» Task requirements
Could you find every line in the entries below that holds the word "review" and copy it?

» Record set
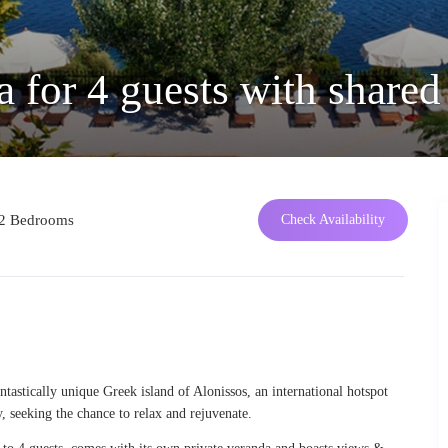
 for 4 guests with shared
2 Bedrooms
Check Availability
ntastically unique Greek island of Alonissos, an international hotspot
y, seeking the chance to relax and rejuvenate.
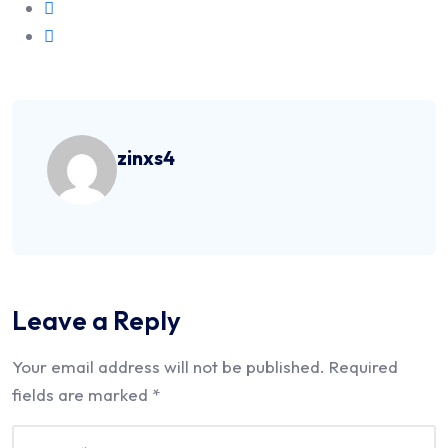
zinxs4
Leave a Reply
Your email address will not be published.
Required
fields are marked
*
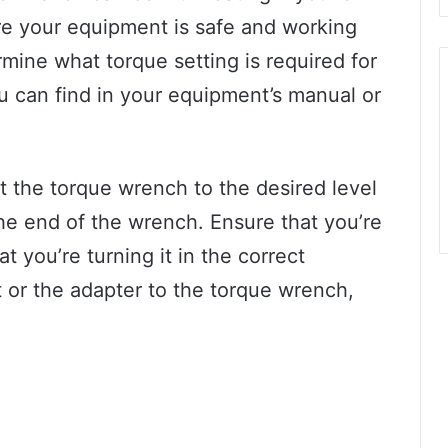
sure your equipment is safe and working
ermine what torque setting is required for
ou can find in your equipment’s manual or
t the torque wrench to the desired level
he end of the wrench. Ensure that you’re
t you’re turning it in the correct
et or the adapter to the torque wrench,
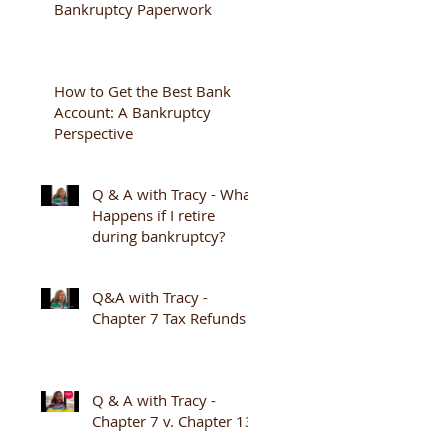
Bankruptcy Paperwork
How to Get the Best Bank
Account: A Bankruptcy
Perspective
Q & A with Tracy - What
Happens if I retire
during bankruptcy?
Q&A with Tracy -
Chapter 7 Tax Refunds
Q & A with Tracy -
Chapter 7 v. Chapter 13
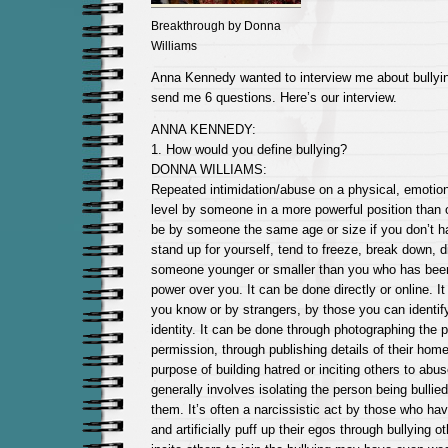
Breakthrough by Donna
Williams
Anna Kennedy wanted to interview me about bullying
send me 6 questions. Here’s our interview.
ANNA KENNEDY:
1. How would you define bullying?
DONNA WILLIAMS:
Repeated intimidation/abuse on a physical, emotion
level by someone in a more powerful position than 
be by someone the same age or size if you don’t hav
stand up for yourself, tend to freeze, break down, d
someone younger or smaller than you who has been 
power over you. It can be done directly or online. I
you know or by strangers, by those you can identify
identity. It can be done through photographing the p
permission, through publishing details of their home
purpose of building hatred or inciting others to abu
generally involves isolating the person being bullie
them. It’s often a narcissistic act by those who h
and artificially puff up their egos through bullying 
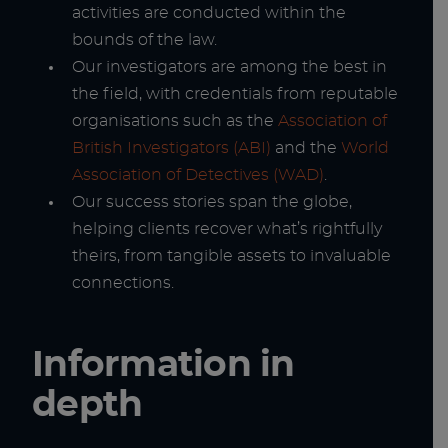
activities are conducted within the
bounds of the law.
Our investigators are among the best in
the field, with credentials from reputable
organisations such as the
Association of
British Investigators (ABI)
and the
World
Association of Detectives (WAD)
.
Our success stories span the globe,
helping clients recover what’s rightfully
theirs, from tangible assets to invaluable
connections.
Information in
depth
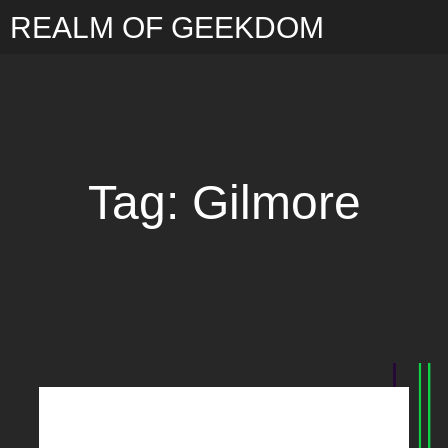
REALM OF GEEKDOM
Tag: Gilmore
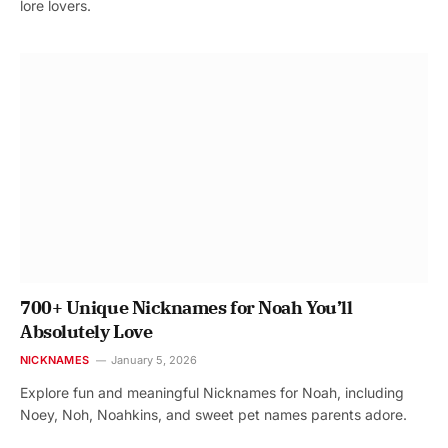
lore lovers.
700+ Unique Nicknames for Noah You’ll
Absolutely Love
NICKNAMES
January 5, 2026
Explore fun and meaningful Nicknames for Noah, including
Noey, Noh, Noahkins, and sweet pet names parents adore.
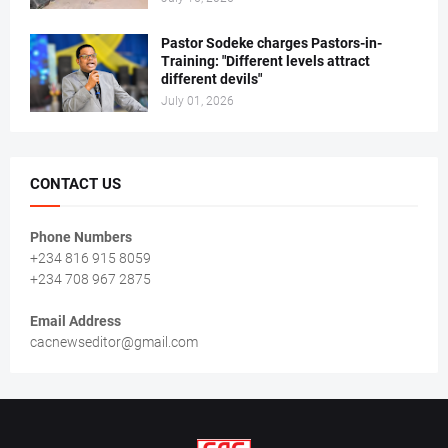
Pastor Sodeke charges Pastors-in-
Training: "Different levels attract
different devils"
July 01, 2026
CONTACT US
Phone Numbers
+234 816 915 8059
+234 708 967 2875
Email Address
cacnewseditor@gmail.com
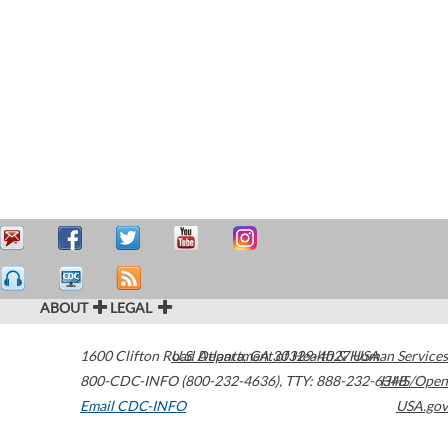
ABOUT
LEGAL
1600 Clifton Road
U.S. Department of Health & Human Services
Atlanta
,
GA
30329-4027
USA
800-CDC-INFO (800-232-4636)
,
TTY: 888-232-6348
HHS/Open
Email CDC-INFO
USA.gov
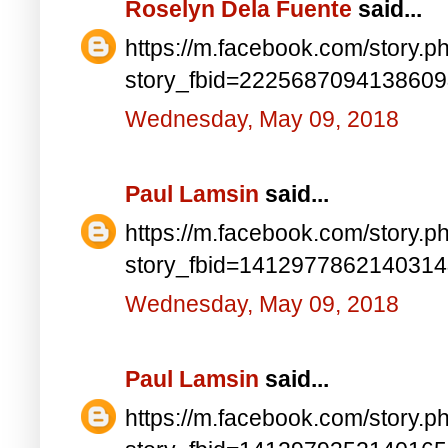
Roselyn Dela Fuente
said...
https://m.facebook.com/story.p
story_fbid=222568709413860
Wednesday, May 09, 2018
Paul Lamsin
said...
https://m.facebook.com/story.p
story_fbid=141297786214031
Wednesday, May 09, 2018
Paul Lamsin
said...
https://m.facebook.com/story.p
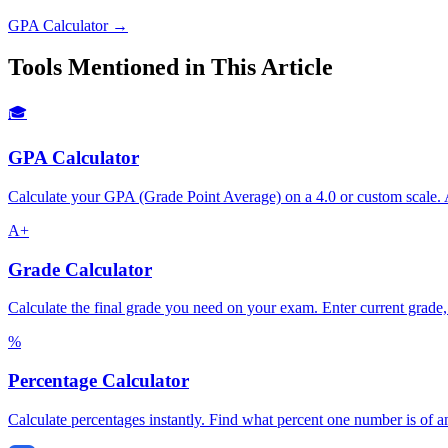
GPA Calculator →
Tools Mentioned in This Article
🎓
GPA Calculator
Calculate your GPA (Grade Point Average) on a 4.0 or custom scale. A
A+
Grade Calculator
Calculate the final grade you need on your exam. Enter current grade
%
Percentage Calculator
Calculate percentages instantly. Find what percent one number is of an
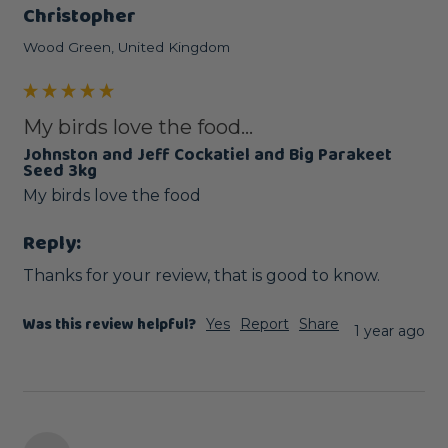
Christopher
Wood Green, United Kingdom
My birds love the food...
Johnston and Jeff Cockatiel and Big Parakeet
Seed 3kg
Reply:
Thanks for your review, that is good to know.
Was this review helpful?
Yes
Report
Share
1 year ago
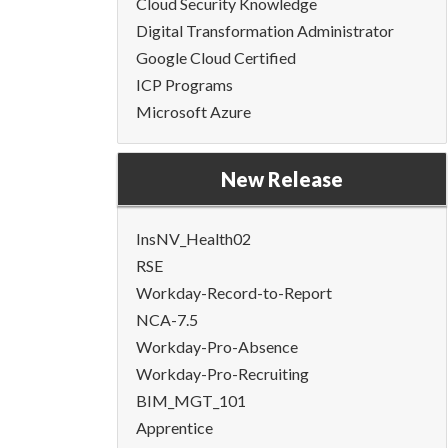
Cloud Security Knowledge
Digital Transformation Administrator
Google Cloud Certified
ICP Programs
Microsoft Azure
New Release
InsNV_Health02
RSE
Workday-Record-to-Report
NCA-7.5
Workday-Pro-Absence
Workday-Pro-Recruiting
BIM_MGT_101
Apprentice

» Finished exercise
Thanks for your review, that is good to know.
Was this review helpful?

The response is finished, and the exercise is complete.